Table 1.
Model | Accuracy | Weighted precision | Weighted recall | Weighted F1-score | AUC macro | AUC weighted |
---|---|---|---|---|---|---|
GF49 | 0.879 ± 0.008 | 0.852 ± 0.011 | 0.879 ± 0.008 | 0.863 ± 0.009 | 0.913 ± 0.007 | 0.944 ± 0.006 |
Deepwalk43 | 0.894 ± 0.008 | 0.870 ± 0.010 | 0.894 ± 0.008 | 0.879 ± 0.009 | 0.926 ± 0.010 | 0.952 ± 0.007 |
LINE44 | 0.742 ± 0.026 | 0.727 ± 0.030 | 0.742 ± 0.026 | 0.732 ± 0.029 | 0.874 ± 0.021 | 0.881 ± 0.023 |
Node2vec45 | 0.902 ± 0.007 | 0.868 ± 0.007 | 0.902 ± 0.007 | 0.883 ± 0.007 | 0.896 ± 0.011 | 0.932 ± 0.010 |
SDNE46 | 0.820 ± 0.015 | 0.791 ± 0.019 | 0.820 ± 0.015 | 0.799 ± 0.017 | 0.904 ± 0.012 | 0.930 ± 0.011 |
IMSP | 0.971 ± 0.005 | 0.972 ± 0.006 | 0.971 ± 0.005 | 0.971 ± 0.006 | 0.997 ± 0.001 | 0.996 ± 0.001 |
AUC, area under the receiver-operating characteristic curve. This table presents six evaluation metrics regarding the link prediction performance of our model compared with five other baseline models. While evaluating performance, we followed 5-fold stratified cross-validation setting with shuffle enabled. This method preserved the percentage of samples for each class (i.e., type of edge) in each fold. We created a sampling strategy to ensure that the training subset in each cross-validation run can form a fully connected network. To ensure the balance of input data, we gathered negative (non-connected) edges in addition to positive (connected) edges that already existed in each fold. While sampling negative edges, we randomly selected some from known negative edges (i.e., true negatives), which consisted of spike-receptor interactions demonstrated as nonexistent.
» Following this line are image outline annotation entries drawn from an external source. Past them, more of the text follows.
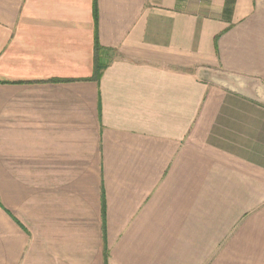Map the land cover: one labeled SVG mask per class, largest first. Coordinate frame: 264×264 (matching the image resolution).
I'll use <instances>...</instances> for the list:
<instances>
[{
	"label": "crops",
	"instance_id": "crops-1",
	"mask_svg": "<svg viewBox=\"0 0 264 264\" xmlns=\"http://www.w3.org/2000/svg\"><path fill=\"white\" fill-rule=\"evenodd\" d=\"M0 264H264V0H0Z\"/></svg>",
	"mask_w": 264,
	"mask_h": 264
},
{
	"label": "trees",
	"instance_id": "trees-1",
	"mask_svg": "<svg viewBox=\"0 0 264 264\" xmlns=\"http://www.w3.org/2000/svg\"><path fill=\"white\" fill-rule=\"evenodd\" d=\"M98 51H99V48H98ZM99 54V53H98ZM98 65H97V67H96V76L98 77L99 75H100V70H101V66H100V64L99 63H97Z\"/></svg>",
	"mask_w": 264,
	"mask_h": 264
}]
</instances>
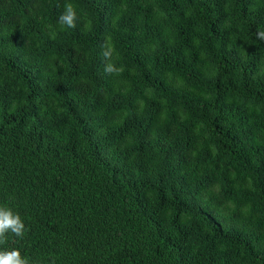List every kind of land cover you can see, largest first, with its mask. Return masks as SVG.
<instances>
[{
  "label": "trees",
  "instance_id": "1",
  "mask_svg": "<svg viewBox=\"0 0 264 264\" xmlns=\"http://www.w3.org/2000/svg\"><path fill=\"white\" fill-rule=\"evenodd\" d=\"M0 208L28 264H264V0H0Z\"/></svg>",
  "mask_w": 264,
  "mask_h": 264
},
{
  "label": "clouds",
  "instance_id": "2",
  "mask_svg": "<svg viewBox=\"0 0 264 264\" xmlns=\"http://www.w3.org/2000/svg\"><path fill=\"white\" fill-rule=\"evenodd\" d=\"M74 20L75 12L71 5H68L64 14L60 17V23L71 27ZM23 230L24 225L19 215L14 214L10 209L0 208V237L8 231L20 237L23 235ZM0 264H28V260L22 258L18 250H12L11 252L3 251L0 252Z\"/></svg>",
  "mask_w": 264,
  "mask_h": 264
}]
</instances>
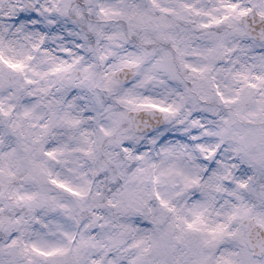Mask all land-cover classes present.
Here are the masks:
<instances>
[{"label": "clouds", "instance_id": "obj_1", "mask_svg": "<svg viewBox=\"0 0 264 264\" xmlns=\"http://www.w3.org/2000/svg\"><path fill=\"white\" fill-rule=\"evenodd\" d=\"M132 2L0 0V48L6 59L26 65L15 72L0 63V104L9 112L0 114V154L14 153L26 161L18 187L45 192L63 205L37 209L29 232L32 239L68 248L67 264L101 258L104 264H132L139 257L133 247L137 241L150 246L176 216L191 219L193 208L205 213L210 226L225 222L241 204L253 215L264 213V201L255 195L264 190V162L241 142L246 130L264 127V118H235V109L220 103L214 88L219 83L227 94L231 73L242 66L259 70L264 18L253 11L240 18L242 31L219 29L231 51L207 53L206 30L200 25L208 18L192 9L211 10L218 0H156L161 7L191 5L179 16H167L169 30L182 47L187 45L180 56L157 34L132 29L124 15L100 13L101 5L123 13ZM135 2L155 17L164 15L151 8L153 0ZM236 2L251 6V0ZM192 67L202 71L192 72ZM149 103L172 111L142 107ZM15 125L20 127L13 131ZM201 148L216 149L217 155L206 160ZM49 151L53 158L46 155ZM33 164L42 165L46 174L30 176ZM185 177L199 182L187 186ZM51 178L81 195L57 188L48 182ZM241 182L248 187L240 188ZM0 211L16 216L27 210L0 201ZM229 232L244 233L253 244L264 240V227L248 219L232 222ZM82 237L95 246L77 253ZM6 239L0 232V243ZM195 241L209 264L243 247L239 236L204 234ZM170 244L166 258L184 259V244L174 238ZM247 253L253 264H264L259 247L250 246ZM163 258L155 251L146 254L150 261Z\"/></svg>", "mask_w": 264, "mask_h": 264}, {"label": "snow or ice", "instance_id": "obj_2", "mask_svg": "<svg viewBox=\"0 0 264 264\" xmlns=\"http://www.w3.org/2000/svg\"><path fill=\"white\" fill-rule=\"evenodd\" d=\"M67 7L66 4L65 9ZM151 8L153 10L158 9L164 15L155 17L152 11L145 10L135 0L125 5L123 13L105 8L103 5L100 7V13L105 18L111 15H124L130 21L132 29H143L145 32L157 34L161 40L169 41L176 47L177 53L183 56L187 45L184 44L182 47L183 41H178L175 34L169 30L167 16H179L181 9H191V5L180 3L178 8L161 7L156 0H153ZM192 10L195 11L196 15H203L208 18L207 22L200 25L202 29L206 30V38L208 40V45L205 46L204 51L207 53H223L231 51V49L225 48L224 38L218 34V30L226 27L235 32L242 31L238 23L240 18L248 16L253 11L264 18V0H251V6L249 7L241 6L236 0H218V6L211 10L203 12L195 9ZM57 11H61V9L58 8ZM261 38H264V34L261 35ZM0 63L15 72H23L26 68L23 62H13L11 59H6L2 48H0ZM134 63L135 61H129L130 65ZM56 71H61V69L58 68ZM191 71L200 72L202 69L192 67ZM231 80L233 83L231 87H228L227 94L222 90L219 83L214 84L215 96L218 97L220 103L225 106H232L235 109L233 115L237 119L246 120L250 117L264 118V58H260L259 70L254 71L252 67L242 66L238 71L231 73ZM28 82L31 83L32 81ZM142 107L155 108L166 113L172 111L171 108L160 107L151 103L142 105ZM0 114H3V116L9 115V112L5 111L2 104H0ZM261 123H264V119H261ZM19 127V125H15L13 131H16ZM241 142L245 150L253 158L264 162V127L246 130L245 134L241 137ZM125 150L127 151V149ZM201 151L206 152V160L217 155L216 149L205 150L201 148ZM46 155L53 158L55 153L49 151ZM25 163L26 161L19 159L14 153L0 154V201L7 202L9 207L12 208L27 210L25 215L16 216H6L0 211V232L7 234V239L3 243H0V264H67L66 257L70 254L68 248L44 239L31 238L32 234L29 232L30 221L36 219L33 213L37 209H52L63 207V205L50 199L45 192L30 191L17 186L18 173ZM44 174L46 173L42 165L33 164L31 166L30 176ZM48 182L74 196L81 195L80 192L75 191L66 183L55 178L49 179ZM185 182L187 186H191L197 184L199 181L198 179L185 177ZM239 187L247 188L248 185L241 182ZM255 195L256 199L264 201V190L258 191ZM157 198H160L159 194ZM161 205L168 208L167 202L163 199H161ZM169 211L175 210L169 208ZM190 216L191 219L181 215L176 216V222L170 227L169 231L154 239L148 247H144L145 241H137L133 247L139 250V257L132 264H209V260L197 247L195 241L196 236L204 234L214 239L224 235L239 236L240 243L243 245L241 251L238 253L227 251L221 253L218 257L214 258L212 264H253L247 258V249L250 246L259 247L264 252V240H257L253 244L246 234L229 232L232 222L243 219H248L260 227H264V213L253 215L252 209L241 204L233 208L232 212L227 215L225 222L217 223L214 226L208 224L205 213L197 208L190 210ZM36 222L39 221L37 220ZM173 238L183 243L187 249L184 253L185 258L182 260H170L166 258L168 252L171 250L170 241ZM69 239L75 242V237H69ZM203 243L208 244L210 241L204 240ZM88 246L94 247L95 244L82 237L76 252L78 253ZM154 251L165 258L156 261L146 259V254ZM92 264H104L103 258L101 260H93ZM107 264H114V262L108 261Z\"/></svg>", "mask_w": 264, "mask_h": 264}]
</instances>
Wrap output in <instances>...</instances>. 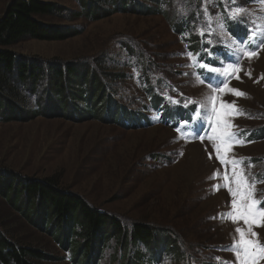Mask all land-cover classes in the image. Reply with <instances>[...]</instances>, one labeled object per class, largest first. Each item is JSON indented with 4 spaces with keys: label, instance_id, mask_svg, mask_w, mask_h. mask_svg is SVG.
Listing matches in <instances>:
<instances>
[{
    "label": "rangeland",
    "instance_id": "1",
    "mask_svg": "<svg viewBox=\"0 0 264 264\" xmlns=\"http://www.w3.org/2000/svg\"><path fill=\"white\" fill-rule=\"evenodd\" d=\"M12 1L0 0V16ZM41 1L60 12L37 19L72 31L73 36L62 41L25 38L7 47L43 73L37 75L35 87L30 83L23 90L29 103L25 110L31 112L36 99L41 109L47 93L51 103L36 116L25 112L0 121V192L12 185L51 180L90 208L114 216L127 230L135 224L154 230L152 253H146L143 244L126 243L121 254L116 240L110 239L101 246L97 264H119L134 253L143 256V264H152L154 255L160 256L159 245L165 251L163 263L170 259L173 264H253L244 252L254 244L260 245L254 264H264V38H253L244 50L254 55L243 63L246 38L230 42L221 26L227 8L245 22L248 18L264 25V5L258 0H122L119 8L112 4L107 10L99 0H86L94 12L90 18L77 15L81 7L76 0ZM187 18L186 30L177 31L176 24ZM209 24L216 38L225 39L239 55H230L239 59L233 73L227 69L231 59L217 61L218 66L222 61L226 65L217 70L221 84L219 78L208 85L197 80L201 76L196 68L202 66L195 57L206 45H195L196 36L211 33ZM192 48L198 55H188ZM61 66L70 67L74 78L60 87L64 96H58L46 79L49 69ZM90 76L98 77L108 96L86 106L79 84ZM147 88L166 93L161 100L168 107L176 104L171 96L182 97L180 106L197 102L201 113L210 105L219 112L228 109L226 118L214 126L229 135L212 149L206 141H178L167 125H149ZM71 92L81 99L72 100ZM117 104L122 111L102 120L117 110ZM87 107L93 114L85 113ZM234 133L241 142L231 138ZM213 154L218 162L223 163L221 157L227 161L223 175ZM249 205L254 217L246 222L240 212ZM37 219L28 221L0 196L2 224L22 242L37 244L51 259L43 264H72L71 254L54 242L51 229L39 228ZM170 242L177 255L166 253L163 243Z\"/></svg>",
    "mask_w": 264,
    "mask_h": 264
},
{
    "label": "trees",
    "instance_id": "2",
    "mask_svg": "<svg viewBox=\"0 0 264 264\" xmlns=\"http://www.w3.org/2000/svg\"><path fill=\"white\" fill-rule=\"evenodd\" d=\"M76 1L81 7V12H78L77 15L93 18V9L87 5V1ZM99 1L108 10V7L112 4L119 8L122 0L118 2L117 0ZM59 12L60 10L49 2L13 0L0 16V121L14 120L25 112L29 113L30 117L36 116L45 110L41 106L39 111L33 109L31 112L26 111L25 108H29V103L22 96L25 86L28 87L30 83H33L34 86L39 81L37 75L43 74L42 71L36 65L37 69L33 68V63H28L17 57L16 54L7 50V47L15 45L25 38L36 41H62L73 36L72 31L49 26L37 19L38 16L59 14ZM69 16L71 18L72 14ZM47 73L46 79L49 81L50 78L51 88L54 87L55 93L60 92L58 96H62L64 93L59 91L61 90L60 87L65 86L69 80L74 79L68 66H63V69L62 66L59 69L52 68ZM79 87L80 90L84 91L83 94L86 99L83 103L86 106L87 102L92 101L94 98L100 99L103 94L108 96L97 76L94 77V80L91 76L82 79ZM28 91H32V89L28 88ZM144 94L150 96V88L144 89ZM47 95L48 93L43 99V107L47 103H51V98ZM81 97L82 95L75 98L71 92L70 98L72 100L81 99ZM118 105L113 108L117 109L116 111L112 110V113L102 120L111 119L112 116L120 113L124 107ZM88 107L85 113L93 114L91 110H88ZM19 118L21 119V117ZM0 193L10 209L23 214L28 221L31 217L38 218V226L41 229L47 227L49 230L51 229L50 233L54 242L62 250L71 254L72 264H97L102 255L101 246L104 247L105 242L110 239L116 240L115 243L121 254L125 250L124 245L126 243L131 247L143 244L148 254L153 251L151 246L153 245L152 241L155 239V233L151 226L135 224L130 230H127L114 216L90 208L80 198L60 190L51 180L33 181V183H25L18 187L15 185L8 186ZM38 205H41V207L39 208ZM0 230L4 232H0V264H43L51 260L47 258L41 249L36 247L37 244L33 246L31 243L26 244L18 239L2 224L1 220ZM5 233L8 236L3 235ZM163 244L169 252L175 255L179 253L173 242ZM160 248L161 245L158 249ZM143 262V256L137 253H134L130 260L122 257L118 261L119 264H143Z\"/></svg>",
    "mask_w": 264,
    "mask_h": 264
},
{
    "label": "snow or ice",
    "instance_id": "3",
    "mask_svg": "<svg viewBox=\"0 0 264 264\" xmlns=\"http://www.w3.org/2000/svg\"><path fill=\"white\" fill-rule=\"evenodd\" d=\"M202 67H204V65L202 64L201 65ZM211 70V69H210ZM239 78V77H237ZM227 88V86H225L224 89H221V91H225ZM236 95H243V93H239V92H236V90H232ZM173 103H175V101H173ZM198 115V114H197ZM213 131H215V129H213ZM221 162L223 163H227L226 160H224L223 157H221ZM235 163V161L233 162ZM235 206V205H234ZM261 215H264V214H261ZM250 216H253L254 217V214L252 212V208L251 206L249 205L247 208H245L242 212H240V218H243L246 222H249V217ZM238 231H241L238 229ZM242 242H243V239H242ZM244 255L246 257H249V259H251L254 255H255V249L254 248H246L245 249V252H244ZM245 264H247V262H245ZM253 264H254V261H253Z\"/></svg>",
    "mask_w": 264,
    "mask_h": 264
},
{
    "label": "built area",
    "instance_id": "4",
    "mask_svg": "<svg viewBox=\"0 0 264 264\" xmlns=\"http://www.w3.org/2000/svg\"><path fill=\"white\" fill-rule=\"evenodd\" d=\"M43 105H44V104H43ZM43 105H42V107H43ZM32 107H33V108H32L33 110H35V111H39L40 108H39V103H38V101H37L35 104H32Z\"/></svg>",
    "mask_w": 264,
    "mask_h": 264
},
{
    "label": "clouds",
    "instance_id": "5",
    "mask_svg": "<svg viewBox=\"0 0 264 264\" xmlns=\"http://www.w3.org/2000/svg\"><path fill=\"white\" fill-rule=\"evenodd\" d=\"M186 11H187V9H186ZM165 264H173V262L170 259H168L165 261Z\"/></svg>",
    "mask_w": 264,
    "mask_h": 264
},
{
    "label": "bare ground",
    "instance_id": "6",
    "mask_svg": "<svg viewBox=\"0 0 264 264\" xmlns=\"http://www.w3.org/2000/svg\"><path fill=\"white\" fill-rule=\"evenodd\" d=\"M78 2V1H77ZM159 83V82H158ZM202 87L204 88L205 86L202 85ZM193 99V98H192Z\"/></svg>",
    "mask_w": 264,
    "mask_h": 264
}]
</instances>
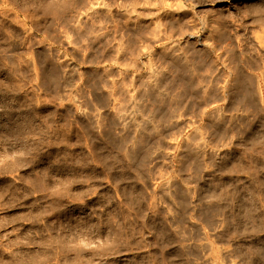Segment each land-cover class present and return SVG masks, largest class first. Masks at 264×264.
<instances>
[{"label": "clouds", "instance_id": "9594fccd", "mask_svg": "<svg viewBox=\"0 0 264 264\" xmlns=\"http://www.w3.org/2000/svg\"><path fill=\"white\" fill-rule=\"evenodd\" d=\"M0 264H264V0H0Z\"/></svg>", "mask_w": 264, "mask_h": 264}]
</instances>
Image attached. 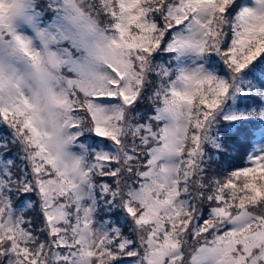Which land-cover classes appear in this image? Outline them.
Segmentation results:
<instances>
[{
    "label": "snow or ice",
    "instance_id": "obj_1",
    "mask_svg": "<svg viewBox=\"0 0 264 264\" xmlns=\"http://www.w3.org/2000/svg\"><path fill=\"white\" fill-rule=\"evenodd\" d=\"M55 12L0 0V264H264V0Z\"/></svg>",
    "mask_w": 264,
    "mask_h": 264
},
{
    "label": "rangeland",
    "instance_id": "obj_2",
    "mask_svg": "<svg viewBox=\"0 0 264 264\" xmlns=\"http://www.w3.org/2000/svg\"><path fill=\"white\" fill-rule=\"evenodd\" d=\"M57 0H34L36 13L41 25H49L55 19V4ZM22 34L33 40V44L39 47V39L31 28L22 30Z\"/></svg>",
    "mask_w": 264,
    "mask_h": 264
}]
</instances>
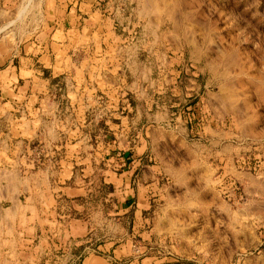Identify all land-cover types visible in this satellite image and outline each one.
Returning a JSON list of instances; mask_svg holds the SVG:
<instances>
[{
  "label": "rangeland",
  "instance_id": "rangeland-1",
  "mask_svg": "<svg viewBox=\"0 0 264 264\" xmlns=\"http://www.w3.org/2000/svg\"><path fill=\"white\" fill-rule=\"evenodd\" d=\"M19 75L0 264H264V0H0L1 114ZM118 151L154 164L136 219Z\"/></svg>",
  "mask_w": 264,
  "mask_h": 264
},
{
  "label": "crops",
  "instance_id": "crops-1",
  "mask_svg": "<svg viewBox=\"0 0 264 264\" xmlns=\"http://www.w3.org/2000/svg\"><path fill=\"white\" fill-rule=\"evenodd\" d=\"M41 57L42 56H40L39 59H41ZM25 59L26 62L23 64L22 66L23 68L22 67L19 68V71L23 69V71H25L26 73L28 70H31V68L29 67L28 58ZM89 59L91 62L92 60L90 57L83 58L84 61ZM88 67L94 68V65L92 63H89L87 68ZM99 72L103 73L104 71L99 67ZM84 73H86L88 77L91 74L88 69H86ZM91 76L93 77V75ZM16 80L18 81L20 80L19 85L18 84L16 85L14 82H12L8 86H5V94L8 97L7 102H9V106L11 107V109L6 111L4 114H1L0 112V153L2 152V148L4 147L7 156H9V158L10 157L14 158V161L18 162V167L20 168V165L22 164L21 162L22 158L20 156L21 149L19 151V154L15 155L14 154L15 150H13L11 146H13L16 142H19V144L21 142H24L25 138L28 137L25 136V134H28L29 130L33 131L34 121L37 116V113L39 112L41 104L39 102L40 99L38 98L39 87H40V83L38 80L33 81V79L27 75L26 77L19 75L16 77ZM7 102H3V104L5 103L7 104ZM48 105H51L52 109L58 108L57 103L55 104L54 101H51L50 104ZM55 117L56 114L54 112L52 113L51 118L56 119ZM13 134L18 135V137H20L19 140L15 141V143L12 142V138H11ZM114 154H115L114 157L115 164L117 165V167H121L122 170V173H120L123 175L121 182H122V187L125 188V194L124 196L120 197L119 205L120 207L125 206L124 210H127L129 208L133 209L134 218L136 219L138 216V211L142 212V208L144 207V202L145 201L147 202L148 200L147 197L144 198V194L155 191L156 182L154 181V178L156 177L153 173L154 170L152 168L154 167V164H149L144 162L140 163L139 160L134 158L132 159V155L128 156V154L124 153V151H118ZM114 168L116 169L115 166ZM135 170H136V173L134 174L135 178L132 179V174L135 172ZM11 180L15 181L16 179L13 180L11 178ZM130 249H131L130 246H128L126 243H122L117 245L114 251L120 250L123 253H128L131 251ZM96 263L100 264L102 262L98 258L97 259L92 258L89 261V264H96Z\"/></svg>",
  "mask_w": 264,
  "mask_h": 264
},
{
  "label": "bare ground",
  "instance_id": "bare-ground-1",
  "mask_svg": "<svg viewBox=\"0 0 264 264\" xmlns=\"http://www.w3.org/2000/svg\"><path fill=\"white\" fill-rule=\"evenodd\" d=\"M29 1H30V0H29ZM27 2H28V1H27ZM160 6H161V5H160ZM24 9H25V6H24ZM24 9L21 10L20 14H22V13L24 12ZM19 11H20V10H19ZM173 11H174V10H173ZM7 175H8V174H7ZM10 177H11L13 180L16 179V175L9 171V178H10ZM11 178H10V179H11ZM16 180H17V179H16ZM26 183H27V182H26ZM14 184H15V183H14ZM11 185H12V184H11ZM15 190H16V189H15Z\"/></svg>",
  "mask_w": 264,
  "mask_h": 264
}]
</instances>
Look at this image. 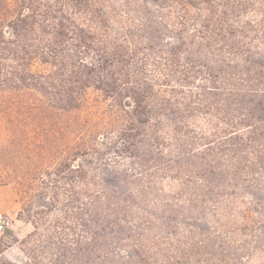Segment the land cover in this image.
<instances>
[{
    "label": "trees",
    "instance_id": "1",
    "mask_svg": "<svg viewBox=\"0 0 264 264\" xmlns=\"http://www.w3.org/2000/svg\"><path fill=\"white\" fill-rule=\"evenodd\" d=\"M256 57L264 58V0H0V137L17 141L30 128L60 140L55 176L76 200V183L83 195L99 186L78 158L96 157L115 178L118 168L103 156L134 159L145 136L147 160L137 164L158 169L150 182L162 188L157 199L190 196L191 209L229 239L249 234L253 245L239 257L264 264V211L255 228L257 209L240 191L260 178L254 189L264 197V59ZM90 91L108 101L111 118L69 123L66 116ZM100 140L109 142L103 151L91 147ZM173 148L199 158L200 166L172 159ZM193 179H202L204 190ZM208 201L211 208L199 207ZM116 204L108 195L102 207L95 195L102 233L127 221ZM138 219L155 230L148 218ZM102 233L95 240L102 264H118ZM135 242L138 250L119 264H177L168 253H147L146 239ZM200 249L196 243L184 264H222L219 257L198 258ZM3 253L0 264H45L33 253L25 263Z\"/></svg>",
    "mask_w": 264,
    "mask_h": 264
},
{
    "label": "rangeland",
    "instance_id": "2",
    "mask_svg": "<svg viewBox=\"0 0 264 264\" xmlns=\"http://www.w3.org/2000/svg\"><path fill=\"white\" fill-rule=\"evenodd\" d=\"M184 99L185 103L191 104L188 94ZM67 116L69 123L79 121L88 126L104 120L108 122L111 113L108 101L100 94L90 91L83 107ZM164 122L167 121L164 119ZM23 131L25 136L17 141L0 137V213H8L13 219L11 228L0 235L3 258L15 263H25L33 253L45 264H86L87 261L102 264L103 252L96 243L102 231L97 229L94 216L101 219L103 212L95 211V195L101 198L102 207L107 205V196L112 195L116 196L117 207L128 215L126 223L122 220L118 228L111 227L102 233L117 262L122 263L127 251L132 253V248L138 250L135 241L144 238L147 240V253H168L176 257L177 264L185 263L186 255L192 253L196 243L201 248L198 250V258L201 260H212L214 256L222 259V264H248L246 256H239L244 255L245 248L250 249L253 245L254 240L249 234L229 239L211 220L206 224L205 216L199 214L201 212L191 209L188 202L190 196L170 198L167 201L157 199L161 187L152 186L150 182L159 172L158 169H140L141 164H137L140 163L138 158L147 160V137L140 139L144 142L134 151V159L125 158L124 155L118 158L108 154L103 156L114 163L115 167H112L118 168L115 178L112 177L114 172L103 169L101 161L96 157L78 158V164L90 171L99 186L91 187L90 193L83 195L85 187L76 183L74 190L79 193V197L71 200V187L63 188L55 176L54 164L60 158L55 152L61 141L49 138L45 140L32 133L30 128H24ZM108 144L106 140H100L91 147L103 151L106 148L104 145ZM172 151V159H179L183 164L193 163L197 167L201 164L199 158L192 157L186 151L177 152L175 148ZM196 172L203 174L199 170ZM248 180L240 184V191L244 193V201L248 207L257 209L256 214L254 213L256 228L260 227L257 225L262 221L264 197L256 195L254 188L262 183L260 178L258 184ZM193 181L200 190H204L205 183L202 179ZM250 186L253 187L251 190L248 189ZM163 193L170 194V189L163 188ZM199 207L208 209L212 204L210 201L205 204L202 202ZM138 218H148L155 230L146 231L139 224ZM191 232L196 238H192ZM255 232L259 233L258 228ZM88 234L93 235L90 241ZM261 263L263 262L254 261L252 264Z\"/></svg>",
    "mask_w": 264,
    "mask_h": 264
},
{
    "label": "built area",
    "instance_id": "3",
    "mask_svg": "<svg viewBox=\"0 0 264 264\" xmlns=\"http://www.w3.org/2000/svg\"><path fill=\"white\" fill-rule=\"evenodd\" d=\"M12 217L8 213H0V235L11 228Z\"/></svg>",
    "mask_w": 264,
    "mask_h": 264
}]
</instances>
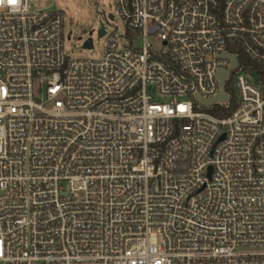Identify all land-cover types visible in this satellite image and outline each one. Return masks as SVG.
<instances>
[{
	"label": "built area",
	"instance_id": "obj_1",
	"mask_svg": "<svg viewBox=\"0 0 264 264\" xmlns=\"http://www.w3.org/2000/svg\"><path fill=\"white\" fill-rule=\"evenodd\" d=\"M114 6L0 0V264H264V0Z\"/></svg>",
	"mask_w": 264,
	"mask_h": 264
},
{
	"label": "rangeland",
	"instance_id": "obj_2",
	"mask_svg": "<svg viewBox=\"0 0 264 264\" xmlns=\"http://www.w3.org/2000/svg\"><path fill=\"white\" fill-rule=\"evenodd\" d=\"M32 9L62 10L66 14L65 37L66 51L73 57L99 58L104 53L105 39L99 36L101 23L104 21L102 11L107 15H116L114 22L107 24V30L115 31L117 35L125 32V22L117 15L114 0H28ZM99 5V9H98ZM117 28V30H116ZM94 48L88 50L84 48V43L90 37ZM70 34V38L68 35ZM155 46H160L158 39H151ZM255 78L258 77L254 73Z\"/></svg>",
	"mask_w": 264,
	"mask_h": 264
},
{
	"label": "water",
	"instance_id": "obj_3",
	"mask_svg": "<svg viewBox=\"0 0 264 264\" xmlns=\"http://www.w3.org/2000/svg\"><path fill=\"white\" fill-rule=\"evenodd\" d=\"M110 18H113V15H110ZM92 34H93V30H91L90 32V37L88 38V40H86V42L84 43V48H92L93 47V38H92ZM103 35H105V28H104V23H101L100 29H99V36L102 37ZM232 60H233V65L235 66L237 64V60L235 56H231ZM224 81V77L221 78V84ZM227 97V94L225 92H221L215 99H210V100H205L203 98H201L200 96H197L198 100L200 102H202L203 104H211L213 101L215 100H225Z\"/></svg>",
	"mask_w": 264,
	"mask_h": 264
},
{
	"label": "trees",
	"instance_id": "obj_4",
	"mask_svg": "<svg viewBox=\"0 0 264 264\" xmlns=\"http://www.w3.org/2000/svg\"><path fill=\"white\" fill-rule=\"evenodd\" d=\"M256 69L260 70L262 72V71H264V66L256 64Z\"/></svg>",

We randomly selected the remaining negative edges from other non-connected node pairs, which we assumed did not exist. These negative edges were then added to each fold to match the number of positive edges. We performed this 5-fold stratified cross-validation experiment for 30 runs. In each run, we would generate a new 5-fold split. We then performed two-sample heteroscedastic t tests for these six overall performance evaluation metrics to test the significance of IMSP improvement. Lastly, we reported the average with SD for each metric.